I logged in to the GISAID website, and found the sequences data there are as the following: it has four files, i.e., readme FASTA header format, allprot0104(57MB), spikeprot0104(6MB), nextregions. Among these, readme FASTA header format, allprot0104(57MB) and spikeprot0104(6MB) are under the Alignment and proteins menu and the file nextregions is under the menu Genomic epidemiology. As I recalled earlier, the sequences data in GISAID is as the following. It has six files, with names msa_0505(132MB), allprot0506(3MB), spikeprot0506(455KB), nextmeta(155KB), nextfasta(13MB), and nextregions. Among these, the first three files are under the menu Alignment and proteins, and the last three files are under the menu Genomic epidemiology. Could anyone please explain to me what are the data updates ?
@2001linana, you have asked many questions in quick succession which, connecting the dots, appear to be in some way related to COVID19 phylogenomics.

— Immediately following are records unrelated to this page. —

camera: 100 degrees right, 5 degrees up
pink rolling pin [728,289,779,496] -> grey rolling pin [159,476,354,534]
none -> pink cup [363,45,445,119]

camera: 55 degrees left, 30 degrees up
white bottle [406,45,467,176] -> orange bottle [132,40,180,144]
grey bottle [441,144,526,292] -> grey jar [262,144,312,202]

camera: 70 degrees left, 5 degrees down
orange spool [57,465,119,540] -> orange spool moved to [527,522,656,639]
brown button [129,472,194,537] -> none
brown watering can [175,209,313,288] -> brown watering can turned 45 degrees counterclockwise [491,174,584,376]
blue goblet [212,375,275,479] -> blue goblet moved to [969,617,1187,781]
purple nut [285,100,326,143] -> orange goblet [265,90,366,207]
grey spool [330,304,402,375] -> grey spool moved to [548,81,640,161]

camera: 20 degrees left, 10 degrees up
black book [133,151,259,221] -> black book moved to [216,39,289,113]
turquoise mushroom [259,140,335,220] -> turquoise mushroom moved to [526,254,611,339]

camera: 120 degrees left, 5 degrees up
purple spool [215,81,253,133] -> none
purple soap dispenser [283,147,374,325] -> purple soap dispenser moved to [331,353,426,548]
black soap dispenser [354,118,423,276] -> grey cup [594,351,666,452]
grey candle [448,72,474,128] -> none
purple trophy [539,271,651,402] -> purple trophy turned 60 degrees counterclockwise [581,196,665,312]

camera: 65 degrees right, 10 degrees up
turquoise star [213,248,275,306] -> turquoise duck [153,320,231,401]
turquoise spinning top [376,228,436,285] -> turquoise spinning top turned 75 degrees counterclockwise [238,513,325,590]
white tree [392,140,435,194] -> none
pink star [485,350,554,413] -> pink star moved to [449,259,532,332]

I think you would be better served if you asked one detailed question, which lays out exactly what you are trying to achieve, rather than us reading between the lines in many separate and half-complete questions. It seems you are trying everything under the sun to parse files, download genomes etc, and I worry that you are perhaps stumbling around in the dark and maybe giving up on the right approach when you encounter challenges.
Did you look at the
readme
files that seem to be present? Generally they should have the information you are looking for based on the names of the files you posted above (I don't have a GISAID account to check).